*THE DATA*:
---------------
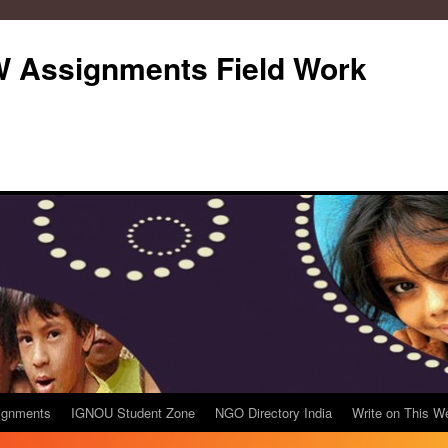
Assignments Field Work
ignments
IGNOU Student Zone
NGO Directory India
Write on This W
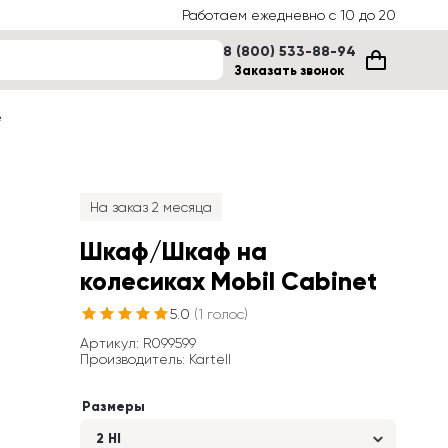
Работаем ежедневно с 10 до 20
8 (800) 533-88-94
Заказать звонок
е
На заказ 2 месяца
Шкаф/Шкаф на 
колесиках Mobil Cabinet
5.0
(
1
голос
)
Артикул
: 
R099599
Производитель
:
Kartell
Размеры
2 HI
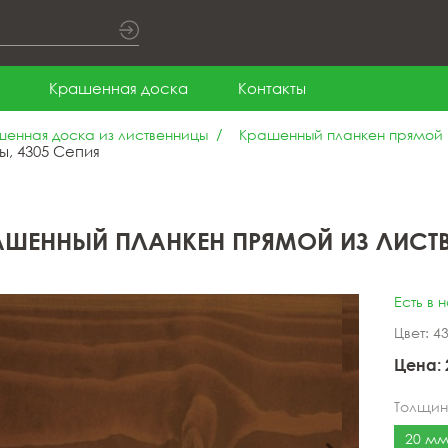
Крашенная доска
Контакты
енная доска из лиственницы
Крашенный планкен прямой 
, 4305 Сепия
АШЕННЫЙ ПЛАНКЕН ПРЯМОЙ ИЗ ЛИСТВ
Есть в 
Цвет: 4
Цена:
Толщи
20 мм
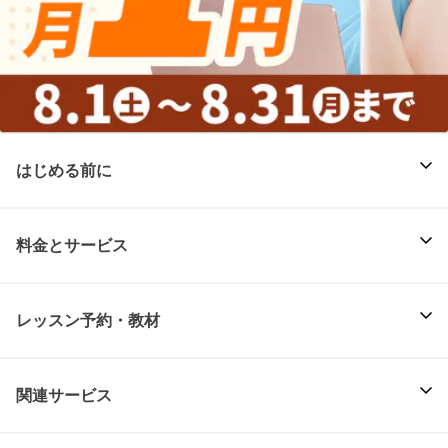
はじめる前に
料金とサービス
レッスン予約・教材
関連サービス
---------------
Reproduce every line of the data above, replacing each occurrence of "доска" with "панель" and changing nothing else. Leave the pictures out of the answer.

Assignments Field Work
ignments
IGNOU Student Zone
NGO Directory India
Write on This W
Работаем ежедневно с 10 до 20
8 (800) 533-88-94
Заказать звонок
е
На заказ 2 месяца
Шкаф/Шкаф на 
колесиках Mobil Cabinet
5.0
(
1
голос
)
Артикул
: 
R099599
Производитель
:
Kartell
Размеры
2 HI
Крашенная панель
Контакты
енная панель из лиственницы
Крашенный планкен прямой 
, 4305 Сепия
АШЕННЫЙ ПЛАНКЕН ПРЯМОЙ ИЗ ЛИСТВ
Есть в 
Цвет: 4
Цена:
Толщи
20 мм
はじめる前に
料金とサービス
レッスン予約・教材
関連サービス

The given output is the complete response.